5 (Mid-Decade) Amish Population Facts That Might Surprise You

Where have the Amish been settling lately? How rapidly are they growing? Where are the Amish “hot spots” on the map?

Over the past half-decade or so, the Amish have boosted their presence on the US (and world) map by adding communities in new, often never-before-settled places.

These include four new states (Vermont, South Dakota, Wyoming and Idaho), a pair of Canadian provinces (New Brunswick and Prince Edward Island), and even two South American countries (Argentina and Bolivia).

amish-population-density-map
Section of article map showing heaviest-settled Amish areas. View full map here

Thanks to a high birth rate and high retention, the Amish population is constantly growing. This leads to existing settlements getting denser, and inevitably, Amish in search of sparser pastures forming new ones.

On that note, I recently dipped back into an article in the Autumn 2015 Journal of Amish and Plain Anabaptist Studies (“A Mid-Decade Update on Amish Settlement Growth” by Joseph F. Donnermeyer & Cory Anderson).

In this article, the authors look at places where the Amish are growing both regionally, and on a state/province level.

They note that “new settlement growth has been most pronounced in states bordering historic regions of Amish settlement.” They reference an Amish population doubling time of 20.5 years, similar to that seen in these Young Center figures. They break down Amish population figures by US Census Bureau region. You’ll also find some neat regional settlement maps (in addition to the density map, partially pictured above).
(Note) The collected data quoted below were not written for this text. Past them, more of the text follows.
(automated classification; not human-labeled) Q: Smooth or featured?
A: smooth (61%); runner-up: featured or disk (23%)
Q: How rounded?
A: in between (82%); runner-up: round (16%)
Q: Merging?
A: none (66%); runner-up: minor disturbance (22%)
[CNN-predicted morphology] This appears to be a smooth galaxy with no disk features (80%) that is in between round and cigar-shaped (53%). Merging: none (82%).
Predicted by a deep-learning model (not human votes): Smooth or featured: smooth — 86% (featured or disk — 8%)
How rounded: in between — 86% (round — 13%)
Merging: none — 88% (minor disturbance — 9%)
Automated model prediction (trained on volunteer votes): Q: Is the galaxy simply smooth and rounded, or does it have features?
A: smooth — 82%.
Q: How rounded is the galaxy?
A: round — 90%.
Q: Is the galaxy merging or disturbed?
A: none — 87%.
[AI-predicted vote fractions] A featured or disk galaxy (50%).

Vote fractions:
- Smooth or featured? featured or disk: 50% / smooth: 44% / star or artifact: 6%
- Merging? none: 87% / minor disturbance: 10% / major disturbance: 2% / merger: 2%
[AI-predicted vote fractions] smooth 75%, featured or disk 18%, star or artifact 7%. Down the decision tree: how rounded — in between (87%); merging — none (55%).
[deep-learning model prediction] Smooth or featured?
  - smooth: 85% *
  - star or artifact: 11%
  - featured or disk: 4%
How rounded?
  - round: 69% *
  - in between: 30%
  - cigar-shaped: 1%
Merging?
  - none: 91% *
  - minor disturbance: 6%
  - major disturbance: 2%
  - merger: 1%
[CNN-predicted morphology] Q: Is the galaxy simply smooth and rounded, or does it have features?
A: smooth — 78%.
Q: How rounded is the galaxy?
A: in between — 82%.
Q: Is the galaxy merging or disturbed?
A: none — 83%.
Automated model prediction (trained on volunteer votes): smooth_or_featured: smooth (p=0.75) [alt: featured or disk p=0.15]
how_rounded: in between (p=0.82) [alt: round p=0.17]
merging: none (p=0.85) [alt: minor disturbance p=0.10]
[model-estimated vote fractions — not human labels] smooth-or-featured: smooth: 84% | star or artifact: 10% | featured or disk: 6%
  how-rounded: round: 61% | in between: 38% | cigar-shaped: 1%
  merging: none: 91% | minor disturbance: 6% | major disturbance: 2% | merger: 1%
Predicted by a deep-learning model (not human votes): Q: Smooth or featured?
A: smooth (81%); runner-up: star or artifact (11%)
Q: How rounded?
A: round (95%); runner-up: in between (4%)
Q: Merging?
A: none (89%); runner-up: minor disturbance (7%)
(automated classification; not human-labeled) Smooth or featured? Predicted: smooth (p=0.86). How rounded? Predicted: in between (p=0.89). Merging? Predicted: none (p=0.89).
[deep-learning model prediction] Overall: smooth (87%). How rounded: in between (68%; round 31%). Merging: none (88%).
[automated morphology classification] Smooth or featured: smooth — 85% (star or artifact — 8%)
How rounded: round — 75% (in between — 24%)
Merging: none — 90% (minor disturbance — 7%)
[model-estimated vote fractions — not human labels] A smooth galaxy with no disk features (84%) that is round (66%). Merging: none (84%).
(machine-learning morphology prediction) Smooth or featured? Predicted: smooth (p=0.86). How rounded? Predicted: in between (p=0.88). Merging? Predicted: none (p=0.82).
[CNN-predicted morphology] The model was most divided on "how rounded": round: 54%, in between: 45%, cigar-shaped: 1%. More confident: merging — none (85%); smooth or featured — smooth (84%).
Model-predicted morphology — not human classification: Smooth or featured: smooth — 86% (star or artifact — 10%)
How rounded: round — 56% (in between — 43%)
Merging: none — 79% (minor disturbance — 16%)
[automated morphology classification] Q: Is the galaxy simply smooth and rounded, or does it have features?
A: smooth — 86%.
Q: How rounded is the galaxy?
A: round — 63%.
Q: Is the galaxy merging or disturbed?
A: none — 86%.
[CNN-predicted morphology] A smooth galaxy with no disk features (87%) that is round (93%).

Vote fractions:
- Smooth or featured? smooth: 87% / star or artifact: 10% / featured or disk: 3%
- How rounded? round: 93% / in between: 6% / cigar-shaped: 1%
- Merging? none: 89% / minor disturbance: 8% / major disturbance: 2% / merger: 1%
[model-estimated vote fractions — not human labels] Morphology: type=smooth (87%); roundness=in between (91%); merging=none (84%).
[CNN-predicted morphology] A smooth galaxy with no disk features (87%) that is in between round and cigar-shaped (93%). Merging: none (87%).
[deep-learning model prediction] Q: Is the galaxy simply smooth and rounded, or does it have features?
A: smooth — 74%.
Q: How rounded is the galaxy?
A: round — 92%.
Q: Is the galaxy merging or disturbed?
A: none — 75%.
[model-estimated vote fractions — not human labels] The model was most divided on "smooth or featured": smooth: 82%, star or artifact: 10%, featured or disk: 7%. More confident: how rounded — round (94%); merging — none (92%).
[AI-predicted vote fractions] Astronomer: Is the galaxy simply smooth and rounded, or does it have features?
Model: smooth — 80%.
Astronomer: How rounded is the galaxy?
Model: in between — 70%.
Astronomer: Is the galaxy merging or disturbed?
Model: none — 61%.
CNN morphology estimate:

From the article, here are 5 interesting points on the Amish population, and where it may be headed:



  1. Roughly half of the Amish settlements in existence (exactly 500 communities as of December 2015), have been founded since 2000
  2. Only 18 of the 500+ settlements were founded pre-1900. As would be expected, these tend to be the largest Amish locations, places like Geauga County, OH, Lancaster County, PA, and Nappanee, IN – though a few are small (5-church district Somerset County, PA, 3-district Yoder, KS, or Oakland, MD, at 167 years old but a single church district in size)
  3. No Amish settlements created during the Great Depression years of the 1930s are still around. The authors also note a dip in new settlements during the peak “Great Recession” years of 2008-9
  4. New York state has been a noteworthy Amish expansion zone, with 52 settlements – 37 of which were founded since the turn of the century. The Empire State could soon have more distinct settlement locations (but not population) than either Pennsylvania or Ohio
  5. Finally – and this is more about prediction – the authors suggest their 2013 forecast of 561 Amish settlements by decade’s end may in fact be too low

Seven million Amish by 2100 still seems like a stretch, but given current trends, who knows.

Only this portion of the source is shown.